Die Schecter kommt in einem originellen Design daher, das man durch die beiden verschieden langen Cutaways wohl am ehesten als stark modifizierte Strat-Form bezeichnen kann. Der massige Body aus Mahagoni ist in mattem Schwarz lackiert und gibt dem Instrument eine Metal-Optik, ohne jedoch dick aufzutragen. Es kommen die gleichen Duncan-Design-Humbucker wie bei der ESP zum Zuge, und auch die Anzahl der Bünde ist mit 24 identisch mit den beiden vorangegangenen Modellen. Der Hals fällt ein wenig dicker aus, ist aber von den Maßen der Epiphone noch ein gutes Stück entfernt. Die Mechanik für die zusätzliche Saite befindet sich am oberen Rand der Kopfplatte, wohingegen die restlichen sechs an der unteren Seite angebracht sind, was die Orientierung beim Stimmen vereinfacht. Ansonsten ist alles wie gehabt: Drei-Wege-Schalter für die Wahl der Tonabnehmer und je ein Poti für die Lautstärke und die Tonregelung. Allerdings kommt die Gitarre ohne Tremolo aus, wodurch sie mehr an Sustain gewinnt. Durch den massigen Korpus bringt sie zwar noch ein gutes Kilo mehr auf die Waage als die Les Paul (die Ibanez und ESP sind absolute Leichtgewichte), hat aber dadurch den Vorteil, noch fetter und druckvoller zu klingen. Selbst die tiefsten Akkorde klingen absolut transparent und kein bißchen muffig, und die Tonabnehmer verleihen dem Sound die nötige Aggressivität, ohne ihn an Wärme einbüßen zu lassen. Für 1.700 DM bekommt man eine qualitativ hochwertige Gitarre in einem außergewöhnlichen Design.

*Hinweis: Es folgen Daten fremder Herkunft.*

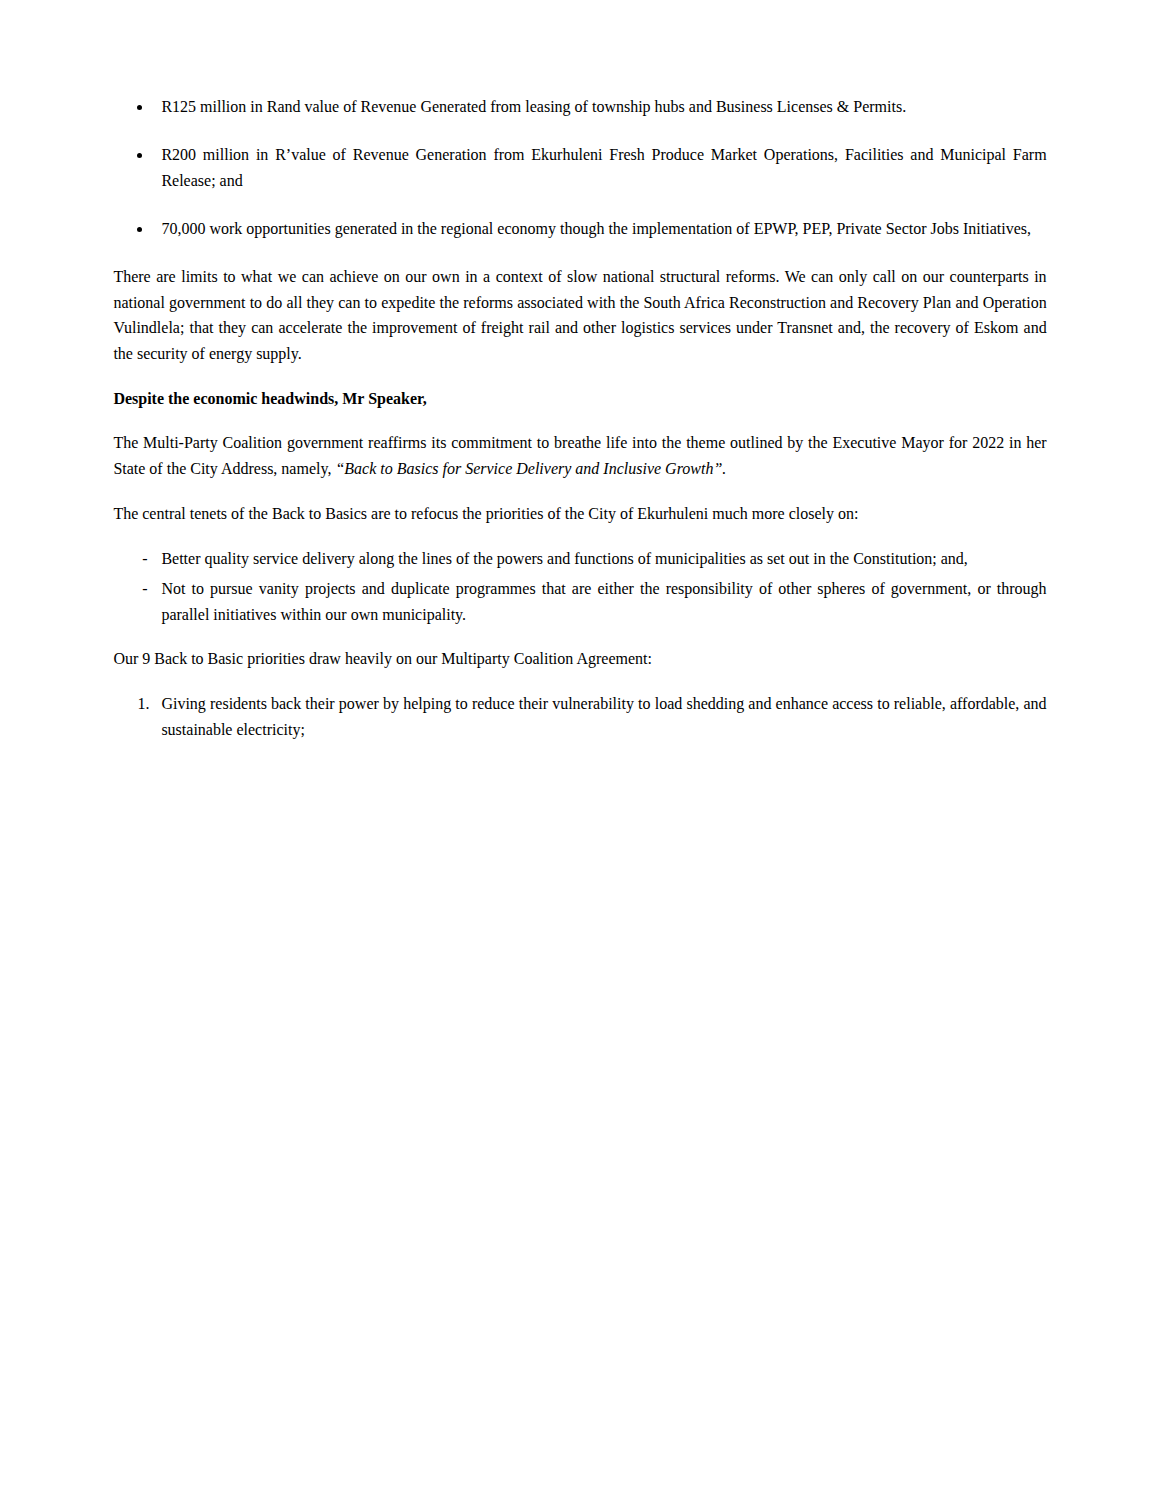R125 million in Rand value of Revenue Generated from leasing of township hubs and Business Licenses & Permits.
R200 million in R’value of Revenue Generation from Ekurhuleni Fresh Produce Market Operations, Facilities and Municipal Farm Release; and
70,000 work opportunities generated in the regional economy though the implementation of EPWP, PEP, Private Sector Jobs Initiatives,
There are limits to what we can achieve on our own in a context of slow national structural reforms. We can only call on our counterparts in national government to do all they can to expedite the reforms associated with the South Africa Reconstruction and Recovery Plan and Operation Vulindlela; that they can accelerate the improvement of freight rail and other logistics services under Transnet and, the recovery of Eskom and the security of energy supply.
Despite the economic headwinds, Mr Speaker,
The Multi-Party Coalition government reaffirms its commitment to breathe life into the theme outlined by the Executive Mayor for 2022 in her State of the City Address, namely, “Back to Basics for Service Delivery and Inclusive Growth”.
The central tenets of the Back to Basics are to refocus the priorities of the City of Ekurhuleni much more closely on:
Better quality service delivery along the lines of the powers and functions of municipalities as set out in the Constitution; and,
Not to pursue vanity projects and duplicate programmes that are either the responsibility of other spheres of government, or through parallel initiatives within our own municipality.
Our 9 Back to Basic priorities draw heavily on our Multiparty Coalition Agreement:
Giving residents back their power by helping to reduce their vulnerability to load shedding and enhance access to reliable, affordable, and sustainable electricity;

Während Linde sich abschließend noch mal seine '77er SG umschnallt, plaudert er über ein Side-Project: "In Helsinki spiele ich zum Spaß in einer Stoner-Rock-Band namens Daniel Lioneye And The Blues Explosion, in der ich singe und Gitarre spiele, während Ville am Schlagzeug sitzt und Migé den Bass bedient."

Da eure US-Pläne mit HIM ja erst mal auf Eis liegen, müßtet ihr doch eigentlich genügend Zeit finden, mal was aufzunehmen und eventuell sogar eine Platte zu veröffentlichen.

"Es gab durchaus einige Label, die Interesse daran hatten, "Razorblade Romance" in Amerika zu veröffentlichen. Allerdings kamen sie kurz vor dem Abschluß der Verträge zu dem Schluß, daß ein Text wie ,Join Me' wohl doch ein wenig zu heiß für ein Land wie die USA sei, und wollten dann einfach zuviel Einfluß nehmen, so daß wir uns entschlossen haben, das Ganze vorerst sein zu lassen. Auch wenn HIM absoluten Vorrang haben, kann es sein, daß wir mit der Blues Explosion mal ein Studio besuchen werden, wenn sich zwischen der nächsten Europatour und den Aufnahmen zum neuen HIM-Album genügend Zeit findet."

Nachdem der letzte Ton verklungen ist, fällt Lindes Fazit bezüglich der Siebensaiter wenig überraschen aus: "Da ich ja zur normalen Stimmung zurückgekehrt bin, brauche ich mir eigentlich keine Gedanken über die Anschaffung einer Siebensaitigen zu machen. Im Test konnte mich auch keine der vier Gitarren davon überzeugen, meine Gibson durch etwas anderes zu ersetzen. Sollte mich allerdings ein Freund beim Kauf einer Siebensaitigen um Rat bitten, würde ich ihm die Schecter empfehlen. Was die Spielbarkeit und den Klang betrifft, entspricht sie meinem Geschmack am ehesten. Frickelfinger werden aber mit Sicherheit mehr Freude an den flachen Hälsen der ESP oder Ibanez finden."

Der Vollständigkeit halber sollte noch erwähnt werden, daß Schecter die A-7 und andere Modelle mit Tremolo anbietet, während Ibanez und ESP verschiedene Modelle auch ohne Tremolo ausliefern. Wer sich für einen Siebensaiter entschieden hat und die Dinger zu den oben angegebenen Preisen im Laden entdeckt, sollte möglichst schnell zugreifen, denn es ist damit zu rechnen - dem Euro sei Dank - , daß sich die Preise in der nächsten Zeit spürbar nach oben bewegen werden.